A group campaigning for the residency rights of EU citizens living in Britain after Brexit called Theresa May's offer to the bloc on the issue "pathetic".

May on Thursday used the three million EU citizens living in Britain as her opening gambit in Brexit negotiations, offering them a “settled status” if they had been in the country for five years.

May threw her chips on the table overnight at an EU leaders' summit in Brussels, describing it as "a fair and serious offer”.

But the co-chair of the 3Million movement, Nicolas Hatton, lambasted May's plan.

"There is something slightly pathetic about the Prime Minister's proposal which makes no reference to the detailed, comprehensive offer tabled by the EU,” he said.

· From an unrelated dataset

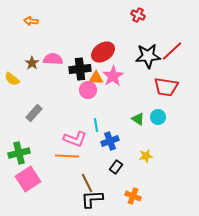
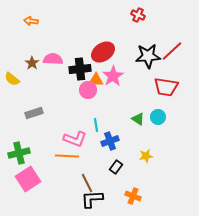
orange triangle: moved 2 px down
gray rectangle: rotated 30 degrees clockwise
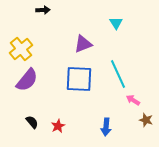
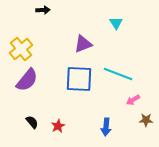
cyan line: rotated 44 degrees counterclockwise
pink arrow: rotated 64 degrees counterclockwise
brown star: rotated 16 degrees counterclockwise
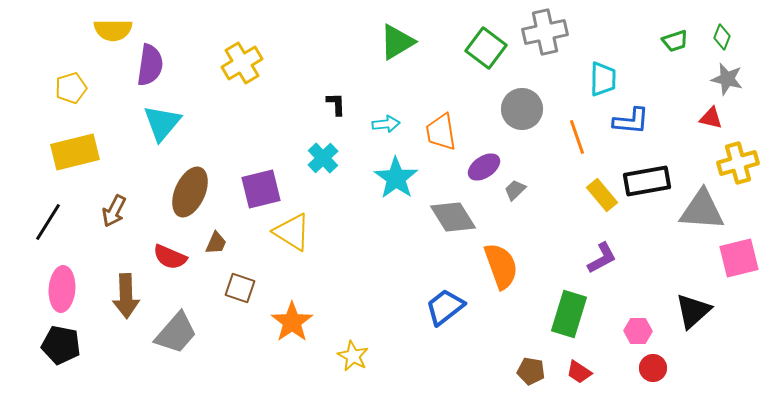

"The Prime Minister described her proposal as fair and serious. It's neither fair nor serious."

Hatton said the UK offer still left uncertainty around the reunification of families, the right to work, the recognition of professional qualifications and the ability to retain UK rights when moving between and working across different European countries.

He added that it also lacked the lifetime guarantee of rights and enforcement by the European Court of Justice included in the formal proposal already tabled by the EU.

Britons in France also expressed their fears on Friday that May’s opening move could damage their position in Europe.

“We find it bizarre that she expects the EU to reciprocate to her offer which falls short of their own. Does she expect the EU to water down its offer to match hers?” Dave Spokes, a spokesman for the group Expat Citizen Rights in EU, told the Guardian.

“This is not a negotiation to get the lowest possible price. It is, or should be, a negotiation to gain the best support for real people – a country’s citizens.”